PROBLEMS AND TASKS.
- a) In the text on JAX constants, which function decides which constants are turned into `core.Literal`?
- b) Arrange the entries below, from their start through the line containing "velice ochotně vyřešil.", as a JSON list of strings with one string per line. Leave out blank lines and the pictures.

STUDY TEXT.
We describe below the **future** internal implementation details for
constants. As of July 2025, this is not yet the default implementation;
it is enabled by the environment variable `JAX_USE_SIMPLIFIED_JAXPR_CONSTANTS=True`.
See further [below](#previous-implementation) for the details of the previous
implementation, including its drawbacks.

## Tracing

When JAX tracing encounters a constant that is either an argument of a JAX primitive
or a function return, it is represented as a `core.Literal`, and is embedded
in the `Jaxpr` along with the primitives that use them.
The function `core.is_literalable` decides which constants are turned into
`core.Literal`. All scalar constants are turned into `core.Literal`, along with
non-scalar `np.ndarray` and `jax.Array`.

## Lowering

When lowering the code to HLO we could just emit a `stablehlo.constant` operation
for a `core.Literal`, but this would have several disadvantages:

 * if the constant is a `jax.Array` (e.g., the `a_jax_array` above), then it is
 pulled from the device to the host during lowering, and it will later re-materialized
 on the device when the lowered module executes.

TASK DATA.
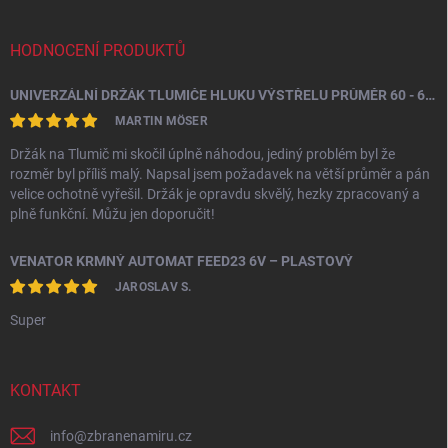
HODNOCENÍ PRODUKTŮ
UNIVERZÁLNÍ DRŽÁK TLUMIČE HLUKU VÝSTŘELU PRŮMĚR 60 - 64,5 MM
MARTIN MÖSER
Držák na Tlumič mi skočil úplně náhodou, jediný problém byl že
rozměr byl příliš malý. Napsal jsem požadavek na větší průměr a pán
velice ochotně vyřešil. Držák je opravdu skvělý, hezky zpracovaný a
plně funkční. Můžu jen doporučit!
VENATOR KRMNÝ AUTOMAT FEED23 6V – PLASTOVÝ
JAROSLAV S.
Super
KONTAKT
info
@
zbranenamiru.cz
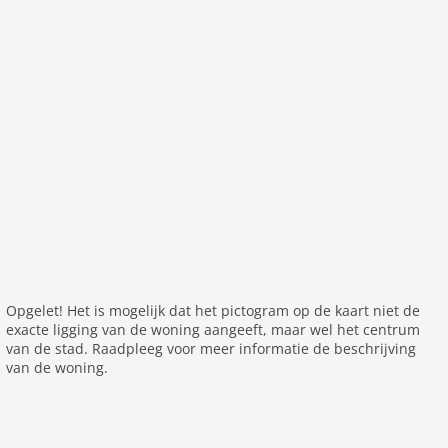
Vakantiehuis
maximale bezetting 2 Pers.
Leefruimte 83 m2
kamer 3
slaapkamer 2
toiletten 2
badkamers 1
Parterre:
open keuken:
kookplaat (4 kookplaten), kookplaat
(keramisch), waterkoker, broodrooster,
koffiezetapparaat, oven, magnetron, afwasmachine,
Opgelet! Het is mogelijk dat het pictogram op de kaart niet de
koelkast, Blender
exacte ligging van de woning aangeeft, maar wel het centrum
woon/eetkamer:
2-pers. slaapbank, TV, eettafel, open
van de stad. Raadpleeg voor meer informatie de beschrijving
haard, stereo-installatie
van de woning.
toilet:
wastafel, toilet
Op de 1e etage:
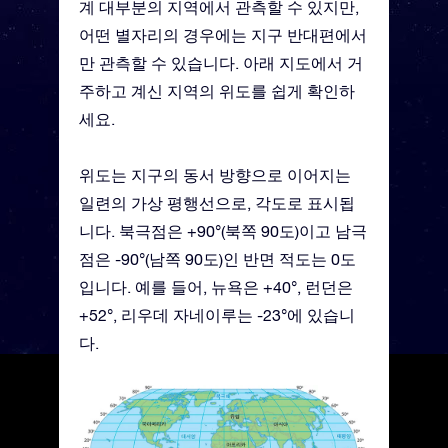
계 대부분의 지역에서 관측할 수 있지만,
어떤 별자리의 경우에는 지구 반대편에서
만 관측할 수 있습니다. 아래 지도에서 거
주하고 계신 지역의 위도를 쉽게 확인하
세요.
위도는 지구의 동서 방향으로 이어지는
일련의 가상 평행선으로, 각도로 표시됩
니다. 북극점은 +90°(북쪽 90도)이고 남극
점은 -90°(남쪽 90도)인 반면 적도는 0도
입니다. 예를 들어, 뉴욕은 +40°, 런던은
+52°, 리우데 자네이루는 -23°에 있습니
다.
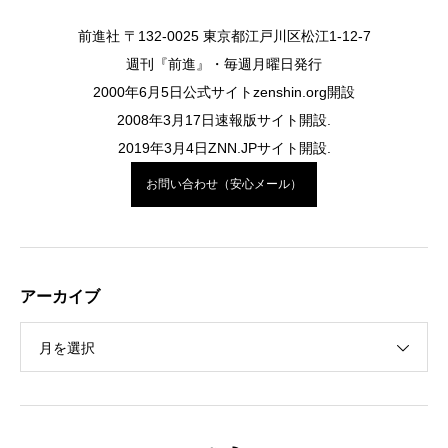
前進社 〒132-0025 東京都江戸川区松江1-12-7
週刊『前進』・毎週月曜日発行
2000年6月5日公式サイトzenshin.org開設
2008年3月17日速報版サイト開設.
2019年3月4日ZNN.JPサイト開設.
お問い合わせ（安心メール）
アーカイブ
月を選択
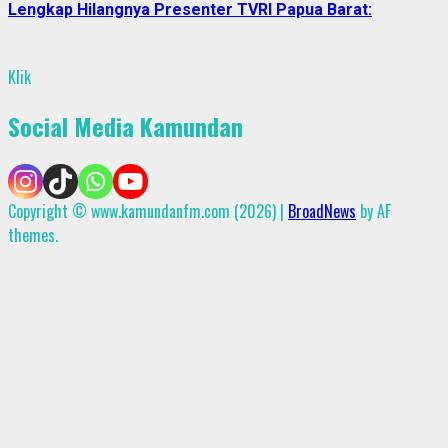
Lengkap Hilangnya Presenter TVRI Papua Barat:
Klik
Social Media Kamundan
Copyright © www.kamundanfm.com (2026)
|
BroadNews
by AF
themes.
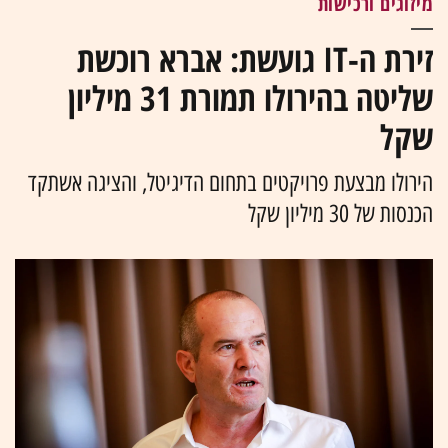
מיזוגים ורכישות
זירת ה-IT גועשת: אברא רוכשת
שליטה בהירולו תמורת 31 מיליון
שקל
הירולו מבצעת פרויקטים בתחום הדיגיטל, והציגה אשתקד
הכנסות של 30 מיליון שקל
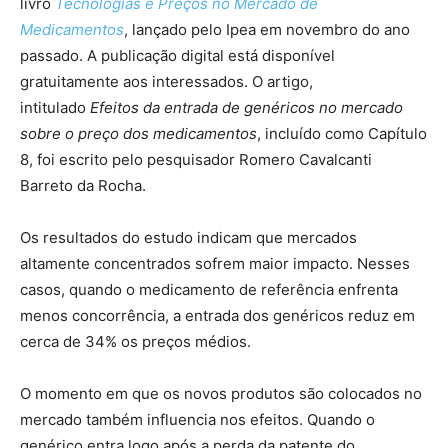
livro
Tecnologias e Preços no Mercado de
Medicamentos
, lançado pelo Ipea em novembro do ano
passado. A publicação digital está disponível
gratuitamente aos interessados. O artigo,
intitulado
Efeitos da entrada de genéricos no mercado
sobre o preço dos medicamentos
, incluído como Capítulo
8, foi escrito pelo pesquisador Romero Cavalcanti
Barreto da Rocha.
Os resultados do estudo indicam que mercados
altamente concentrados sofrem maior impacto. Nesses
casos, quando o medicamento de referência enfrenta
menos concorrência, a entrada dos genéricos reduz em
cerca de 34% os preços médios.
O momento em que os novos produtos são colocados no
mercado também influencia nos efeitos. Quando o
genérico entra logo após a perda da patente do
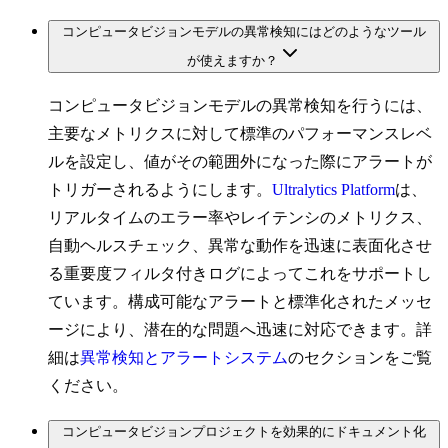
コンピュータビジョンモデルの異常検知にはどのようなツール
が使えますか？
コンピュータビジョンモデルの異常検知を行うには、
主要なメトリクスに対して標準のパフォーマンスレベ
ルを設定し、値がその範囲外になった際にアラートが
トリガーされるようにします。
Ultralytics Platform
は、
リアルタイムのエラー率やレイテンシのメトリクス、
自動ヘルスチェック、異常な動作を迅速に表面化させ
る重要度フィルタ付きログによってこれをサポートし
ています。構成可能なアラートと標準化されたメッセ
ージにより、潜在的な問題へ迅速に対応できます。詳
細は
異常検知とアラートシステム
のセクションをご覧
ください。
コンピュータビジョンプロジェクトを効果的にドキュメント化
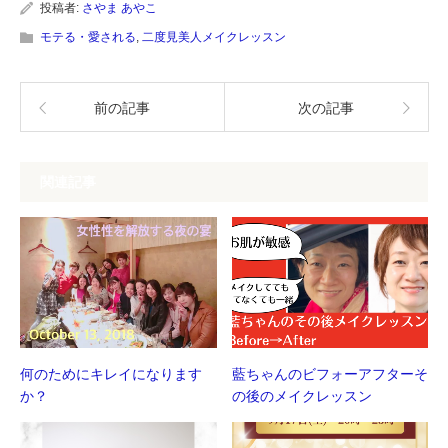
い
し
投稿者:
さやま あやこ
ウ
て
ィ
く
モテる・愛される
,
二度見美人メイクレッスン
ン
だ
ド
さ
ウ
い
で
(新
開
し
前の記事
次の記事
き
い
ま
ウ
す)
ィ
ン
ド
ウ
関連記事
で
開
き
ま
す)
何のためにキレイになります
藍ちゃんのビフォーアフターそ
か？
の後のメイクレッスン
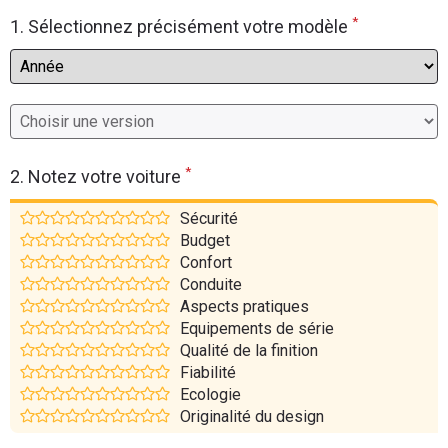
*
Flottes
1. Sélectionnez précisément votre modèle
Auto
Services
Forum
*
2. Notez votre voiture
Moto
Sécurité
Budget
Marques
Confort
Conduite
Aspects pratiques
Equipements de série
Qualité de la finition
Fiabilité
Ecologie
Originalité du design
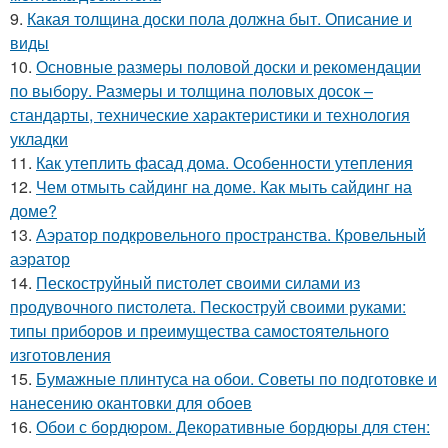
9.
Какая толщина доски пола должна быт. Описание и
виды
10.
Основные размеры половой доски и рекомендации
по выбору. Размеры и толщина половых досок –
стандарты, технические характеристики и технология
укладки
11.
Как утеплить фасад дома. Особенности утепления
12.
Чем отмыть сайдинг на доме. Как мыть сайдинг на
доме?
13.
Аэратор подкровельного пространства. Кровельный
аэратор
14.
Пескоструйный пистолет своими силами из
продувочного пистолета. Пескоструй своими руками:
типы приборов и преимущества самостоятельного
изготовления
15.
Бумажные плинтуса на обои. Советы по подготовке и
нанесению окантовки для обоев
16.
Обои с бордюром. Декоративные бордюры для стен:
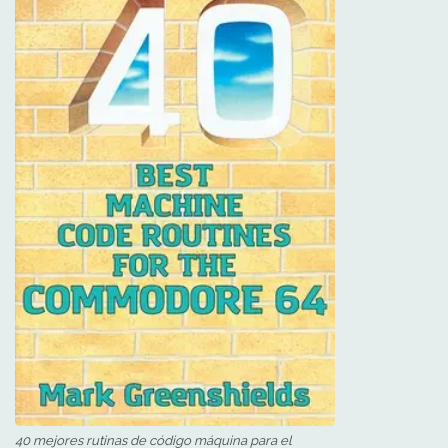
40 mejores rutinas de código máquina para el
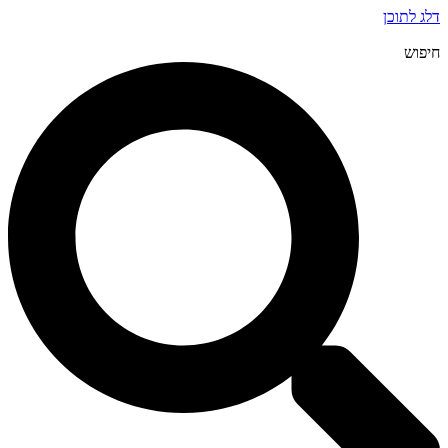
דלג לתוכן
חיפוש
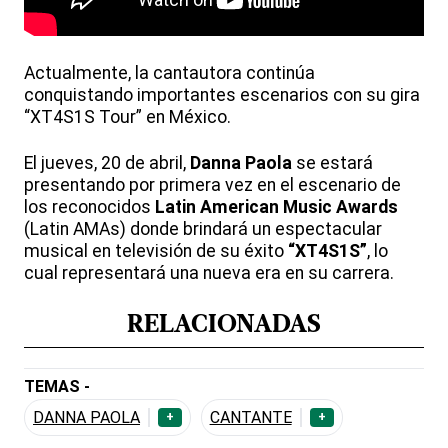
Actualmente,
la cantautora continúa
conquistando importantes escenarios con su gira
“XT4S1S Tour” en México.
El jueves, 20 de abril,
Danna Paola
se estará
presentando por primera vez en el escenario de
los reconocidos
Latin American Music Awards
(Latin AMAs) donde brindará un espectacular
musical en televisión de su éxito
“XT4S1S”
, lo
cual representará una nueva era en su carrera.
RELACIONADAS
TEMAS -
DANNA PAOLA
CANTANTE
+
+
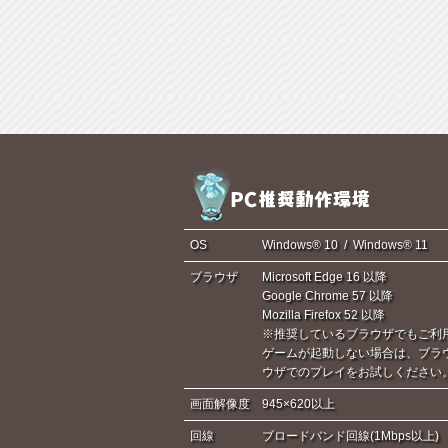
OS
Windows® 10 / Windows® 11
ブラウザ
Microsoft Edge 16 以降
Google Chrome 57 以降
Mozilla Firefox 52 以降
※推奨しているブラウザでもご利
ゲームが起動しない場合は、ブラ
ウザでのプレイをお試しください
画面解像度
945×620以上
回線
ブロードバンド回線(1Mbps以上)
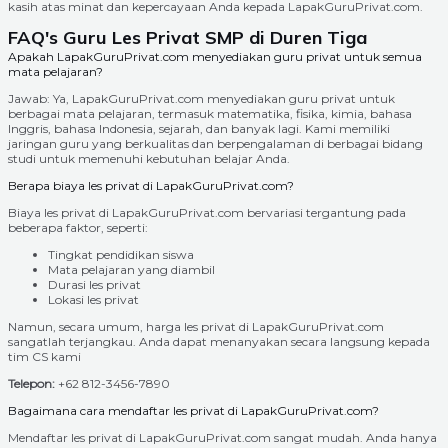
kasih atas minat dan kepercayaan Anda kepada LapakGuruPrivat.com.
FAQ's Guru Les Privat SMP di Duren Tiga
Apakah LapakGuruPrivat.com menyediakan guru privat untuk semua
mata pelajaran?
Jawab: Ya, LapakGuruPrivat.com menyediakan guru privat untuk
berbagai mata pelajaran, termasuk matematika, fisika, kimia, bahasa
Inggris, bahasa Indonesia, sejarah, dan banyak lagi. Kami memiliki
jaringan guru yang berkualitas dan berpengalaman di berbagai bidang
studi untuk memenuhi kebutuhan belajar Anda.
Berapa biaya les privat di LapakGuruPrivat.com?
Biaya les privat di LapakGuruPrivat.com bervariasi tergantung pada
beberapa faktor, seperti:
Tingkat pendidikan siswa
Mata pelajaran yang diambil
Durasi les privat
Lokasi les privat
Namun, secara umum, harga les privat di LapakGuruPrivat.com
sangatlah terjangkau. Anda dapat menanyakan secara langsung kepada
tim CS kami
Telepon:
+62 812-3456-7890
Bagaimana cara mendaftar les privat di LapakGuruPrivat.com?
Mendaftar les privat di LapakGuruPrivat.com sangat mudah. Anda hanya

OUTPUTS IN ORDER.
- a) `core.is_literalable`

- b)
[
  "HODNOCENÍ PRODUKTŮ",
  "UNIVERZÁLNÍ DRŽÁK TLUMIČE HLUKU VÝSTŘELU PRŮMĚR 60 - 64,5 MM",
  "MARTIN MÖSER",
  "Držák na Tlumič mi skočil úplně náhodou, jediný problém byl že",
  "rozměr byl příliš malý. Napsal jsem požadavek na větší průměr a pán",
  "velice ochotně vyřešil. Držák je opravdu skvělý, hezky zpracovaný a"
]